Valerian and Laureline go through various adventures, until eventually they ally themselves with Merchant’s Guild; a small, underground group, disaffected and rebellious, who are looking for the chance to overthrow the Enlightened and free Syrte. Valerian and Laureline, and their space-time travelling ship prove to be just the opportunity the Guild were looking for. They’re soon off around the 1000 planets, gathering other rebels in their fight against the Enlightened, eventually leading to a climactic battle on a far off planet where the Enlightened have their base, part of a shipwrecked spacecraft.
It’s a much improved story, full of great science-fiction adventure-serial moments, improved dialogue, greater control of the overwhelming exposition that afflicted the first volume. There are still occasional pages where tiny heads seem to peer round huge word balloons in every panel, but it’s limited here, and the plot is still a little clumsy in places, but what comes through loud and clear is that there’s a sense of fine adventure.
And it’s all backed up by Mézières’ artwork – tighter, more cultured perhaps? The alien world setting really seems to energise the art, with Mézières having a great time giving vision to Christin’s ideas, whether it’s ….. great action sequences such as Valerian and Laureline flying their stolen spaceship through the alien weather systems:
Valerian’s psychedelic interrogation by the Enlightened:
Or perhaps loveliest of all, the brutal shift to a darker tone when Valerian and Laureline explore the ghettos outside the Imperial Palace:
Now, the storyline, of a hero gathering a small band of fellow rebels to overthrow a cruel and brutal regime, is hardly new – think classic Westerns such as The Magnificent 7, which itself was a reworking of Seven Samurai of course.
But The Empire Of A Thousand Planets was published in 1971, and as such setting this cliched story in a sci-fi setting was new and hugely influential.
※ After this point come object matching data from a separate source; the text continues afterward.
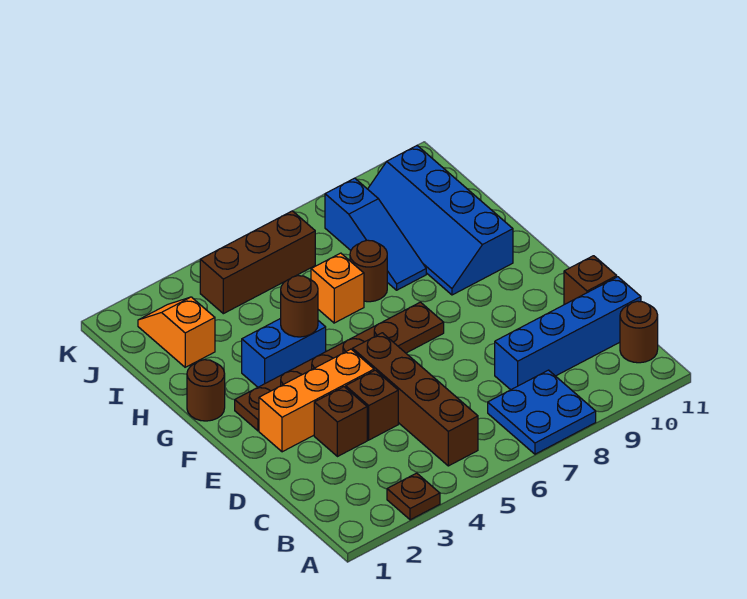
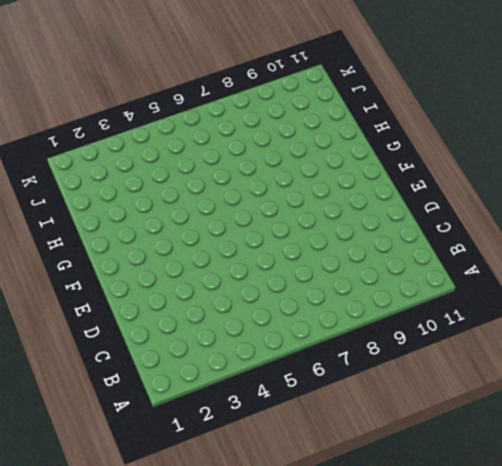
none -> brown plate A3 level 1
none -> blue plate A7:B8 level 1
none -> brown brick B5:E5 level 1

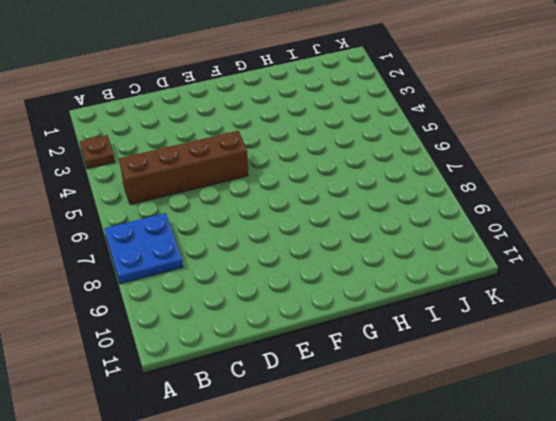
none -> brown round brick B11 level 1
none -> blue brick C8:C11 level 1
none -> brown brick D3 level 1

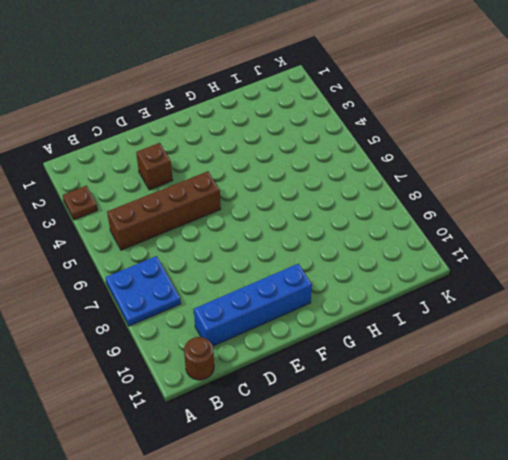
blue brick C10:F10 level 1 -> blue brick C8:C11 level 1
none -> brown brick D4 level 1
none -> brown brick D11 level 1
none -> orange brick E2:E4 level 1

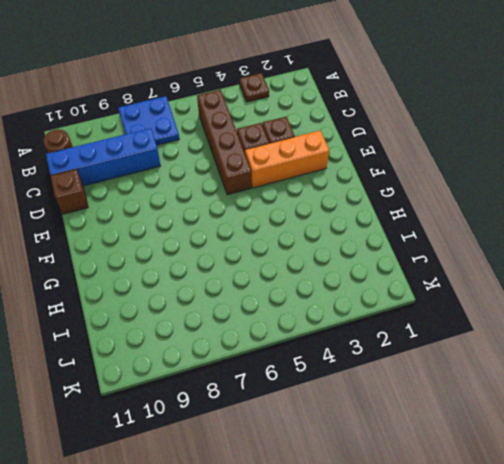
none -> brown plate F2:F7 level 1
none -> brown round brick G1 level 1
none -> blue brick G3:G4 level 1

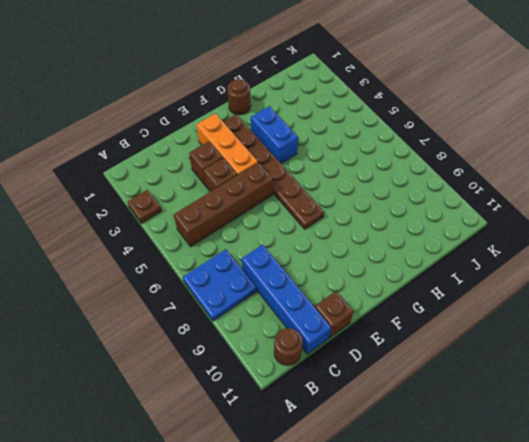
none -> blue slope G9:J10 level 1 top 10
none -> orange brick H6 level 1
none -> brown round brick H7 level 1

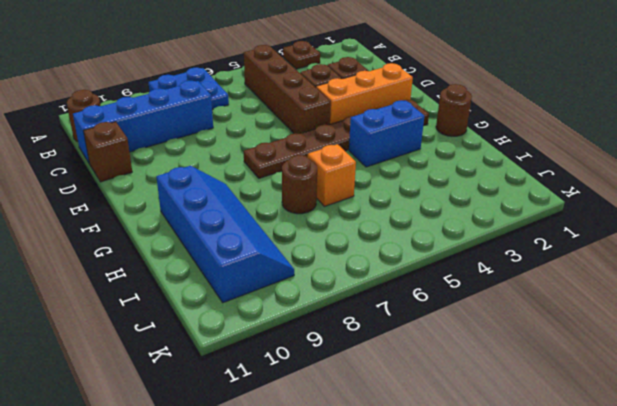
none -> blue slope H8:J8 level 1 top J
none -> orange slope I2:J2 level 1 top I
none -> brown brick J4:J6 level 1

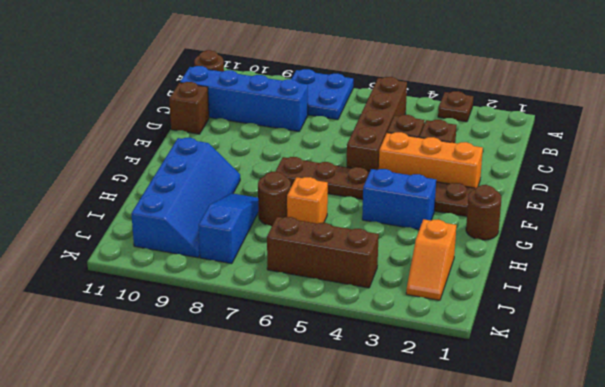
none -> brown round brick G4 level 2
And if the idea of a small group of heroes banding together in some form of Rebel Alliance to battle an evil Empire, amassing a fleet of spaceships in a final assault on the base of the Empire seems familiar then you wouldn’t be the first to suggest George Lucas may have read Valerian and Laureline at some point.
So much so that there’s a little compare and contrast in the back of this book which merely asks “Convergence or Borrowing?“. And arch Valerian fan INJ Culbard has this at his blog – Mézières’ response to the similarities, published in Pilote 1983:
(Princess Leia: “Fancy Meeting you here.”
Laureline: “Oh, we’ve been hanging around here for a long time!”)
Sure, The Empire Of A Thousand Planets is still not the classic I keep being told Valerian is, but the improvement here on the first volume is profound. I can only hope that, as so many of you have promised, this series keeps on this upward curve. Because at this rate, somewhere around volume 5 or 6 I imagine I may well be agreeing with you about it being a bit of a classic. It certainly goes to prove that, occasionally, the first volume of any given series may not necessarily be the best one to start with.